The MUFG filing described relevant interests through First Sentier, Morgan Stanley, Mitsubishi UFJ Trust and Banking, and Mitsubishi UFJ Asset Management. That structure helps explain why CAR’s register can look noisy: one economic group may have reporting duties across several legal channels.

CAR is best known in Australia for carsales, but the company is now a global vehicle-marketplace business. It operates Encar in South Korea, Trader Interactive in the United States and chileautos in Chile, and is the majority shareholder of Brazil’s webmotors.

The shareholder filings do not change the operating case CAR laid out in February.
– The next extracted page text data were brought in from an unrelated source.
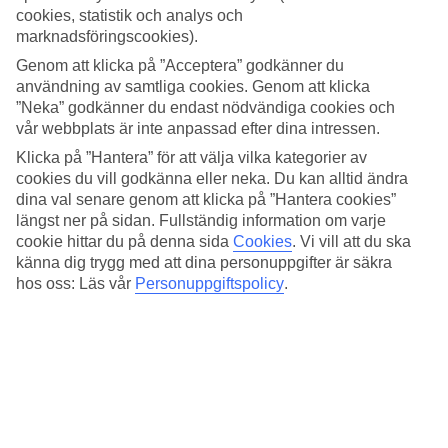
4.3/5
cookies, statistik och analys och
Standard
marknadsföringscookies).
4/5
Genom att klicka på ”Acceptera” godkänner du
Om hotellet
användning av samtliga cookies. Genom att klicka
”Neka” godkänner du endast nödvändiga cookies och
4*
vår webbplats är inte anpassad efter dina intressen.
Officiell klassificering
Klicka på ”Hantera” för att välja vilka kategorier av
cookies du vill godkänna eller neka. Du kan alltid ändra
I hjärtat av Cannes
dina val senare genom att klicka på ”Hantera cookies”
På Eden-Hotel-and-Spa bor du med ett centralt läge i Cannes några
längst ner på sidan. Fullständig information om varje
hundra meter från strandpromenaden La Croisette och den fina
cookie hittar du på denna sida
Cookies
.
Vi vill att du ska
sandstranden som kantar vägen. Runt hörnet hittar du hela Cannes
känna dig trygg med att dina personuppgifter är säkra
myllrande stadsliv med restauranger, caféer och butiker.
hos oss: Läs vår
Personuppgiftspolicy
.
Efter en dag fylld av upplevelser i Cannes finns det möjlighet att
koppla i hotellets spa-avdelning som även har en inomhuspool.
På hotellet finns:
WiFi
24 h reception
Pool inomhus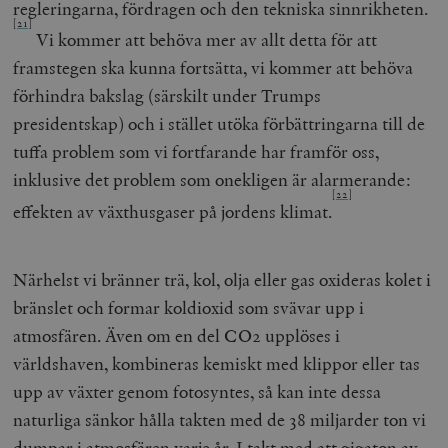
regleringarna, fördragen och den tekniska sinnrikheten.
[21]
Vi kommer att behöva mer av allt detta för att
framstegen ska kunna fortsätta, vi kommer att behöva
förhindra bakslag (särskilt under Trumps
presidentskap) och i stället utöka förbättringarna till de
tuffa problem som vi fortfarande har framför oss,
inklusive det problem som onekligen är alarmerande:
[22]
effekten av växthusgaser på jordens klimat.
Närhelst vi bränner trä, kol, olja eller gas oxideras kolet i
bränslet och formar koldioxid som svävar upp i
atmosfären. Även om en del CO2 upplöses i
världshaven, kombineras kemiskt med klippor eller tas
upp av växter genom fotosyntes, så kan inte dessa
naturliga sänkor hålla takten med de 38 miljarder ton vi
dumpar i atmosfären varje år. I takt med att gigaton av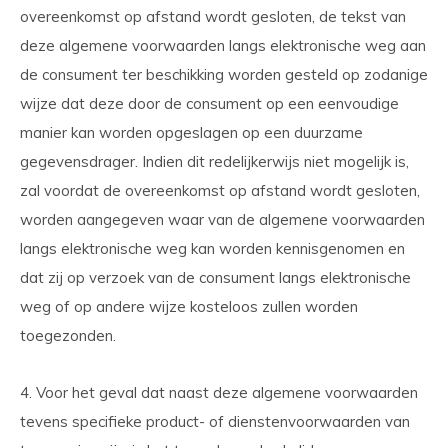
overeenkomst op afstand wordt gesloten, de tekst van
deze algemene voorwaarden langs elektronische weg aan
de consument ter beschikking worden gesteld op zodanige
wijze dat deze door de consument op een eenvoudige
manier kan worden opgeslagen op een duurzame
gegevensdrager. Indien dit redelijkerwijs niet mogelijk is,
zal voordat de overeenkomst op afstand wordt gesloten,
worden aangegeven waar van de algemene voorwaarden
langs elektronische weg kan worden kennisgenomen en
dat zij op verzoek van de consument langs elektronische
weg of op andere wijze kosteloos zullen worden
toegezonden.
4. Voor het geval dat naast deze algemene voorwaarden
tevens specifieke product- of dienstenvoorwaarden van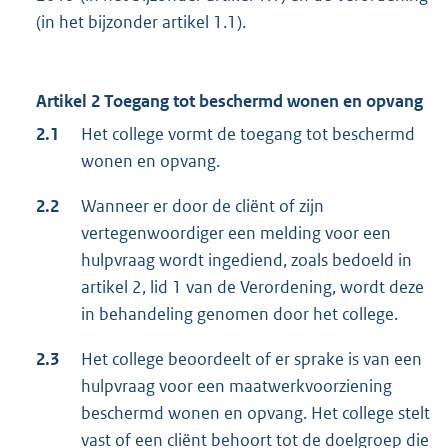
(in het bijzonder artikel 1.1).
Artikel 2 Toegang tot beschermd wonen en opvang
2.1
Het college vormt de toegang tot beschermd
wonen en opvang.
2.2
Wanneer er door de cliënt of zijn
vertegenwoordiger een melding voor een
hulpvraag wordt ingediend, zoals bedoeld in
artikel 2, lid 1 van de Verordening, wordt deze
in behandeling genomen door het college.
2.3
Het college beoordeelt of er sprake is van een
hulpvraag voor een maatwerkvoorziening
beschermd wonen en opvang. Het college stelt
vast of een cliënt behoort tot de doelgroep die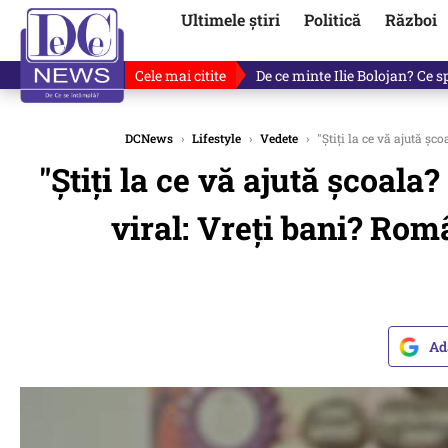
Ultimele știri
Politică
Război
Cele mai citite
De ce a mințit Ilie Bolojan? V
DCNews
›
Lifestyle
›
Vedete
›
"Știți la ce vă ajută șco
"Știți la ce vă ajută școala?
viral: Vreți bani? Româ
Ad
For the first half of FY26, the company reported revenue of A$626 million, reported EBITDA of A$324 million and reported net profit after tax of A$143 million; EBITDA means earnings before interest, tax, depreciation and amortisation, a common measure of operating earnings. Chief Executive William Elliott said then that the Australian automotive market had “strong consumer engagement across carsales” and that traffic and enquiry levels “remain strong” despite cost-of-living and interest-rate pressure.

CAR also reaffirmed full-year pro forma revenue growth of 12% to 14% in constant currency. Constant currency strips out exchange-rate swings, a useful measure for a company earning revenue across Australia, the Americas and Asia.

The competitive read is limited but relevant. Investors often compare CAR with other ASX online-classified names such as REA Group, Seek and Domain, though property, jobs and vehicles face different demand cycles and pricing pressures.

But the filing leaves a thin read-through. Because the public summary did not give exact shares sold or consideration, it is hard to treat the notice as a clean signal of investor intent; it may reflect a sell-down, a change in how voting power is counted, or some mix of register mechanics.

Rates are another risk sitting behind the story. The Reserve Bank of Australia raised the cash-rate target by 25 basis points, or a quarter point, to 4.35% on May 5; Kalshi’s June RBA market showed 78% odds of no change and 22% for a 1-to-25-basis-point hike, while Polymarket’s Australia page put the August no-change outcome at 64%. That keeps financing costs in view for car buyers and dealers.

For now, no fresh operating update has accompanied the shareholder filing. The market is left with a register story — and with CAR’s February outlook still the last company benchmark.